[Page images and extracted text]
*** Block opens ***
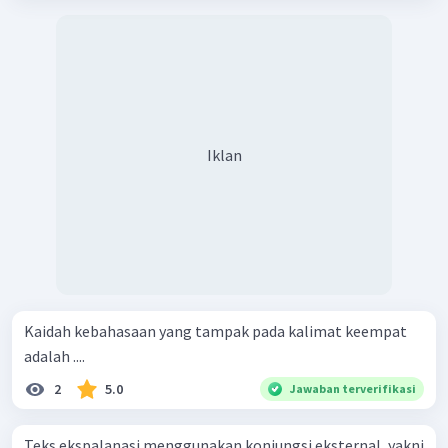
Iklan
Kaidah kebahasaan yang tampak pada kalimat keempat
adalah ....
2
5.0
Jawaban terverifikasi
Teks ekspalanasi menggunakan konjungsi eksternal, yakni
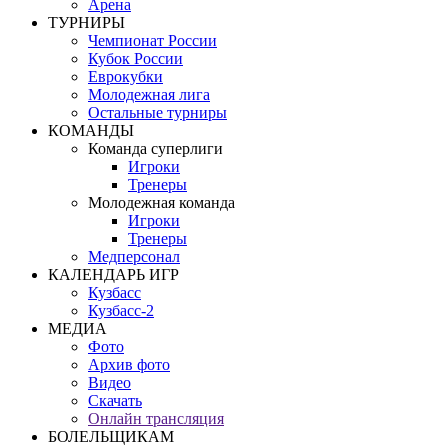
Арена
ТУРНИРЫ
Чемпионат России
Кубок России
Еврокубки
Молодежная лига
Остальные турниры
КОМАНДЫ
Команда суперлиги
Игроки
Тренеры
Молодежная команда
Игроки
Тренеры
Медперсонал
КАЛЕНДАРЬ ИГР
Кузбасс
Кузбасс-2
МЕДИА
Фото
Архив фото
Видео
Скачать
Онлайн трансляция
БОЛЕЛЬЩИКАМ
*** Block closes ***
TASK STATEMENT
Write out the records word for word. Pictures stay out.

ANSWER BOX
Iklan
Kaidah kebahasaan yang tampak pada kalimat keempat
adalah ....
2
5.0
Jawaban terverifikasi
Teks ekspalanasi menggunakan konjungsi eksternal, yakni
Арена
ТУРНИРЫ
Чемпионат России
Кубок России
Еврокубки
Молодежная лига
Остальные турниры
КОМАНДЫ
Команда суперлиги
Игроки
Тренеры
Молодежная команда
Игроки
Тренеры
Медперсонал
КАЛЕНДАРЬ ИГР
Кузбасс
Кузбасс-2
МЕДИА
Фото
Архив фото
Видео
Скачать
Онлайн трансляция
БОЛЕЛЬЩИКАМ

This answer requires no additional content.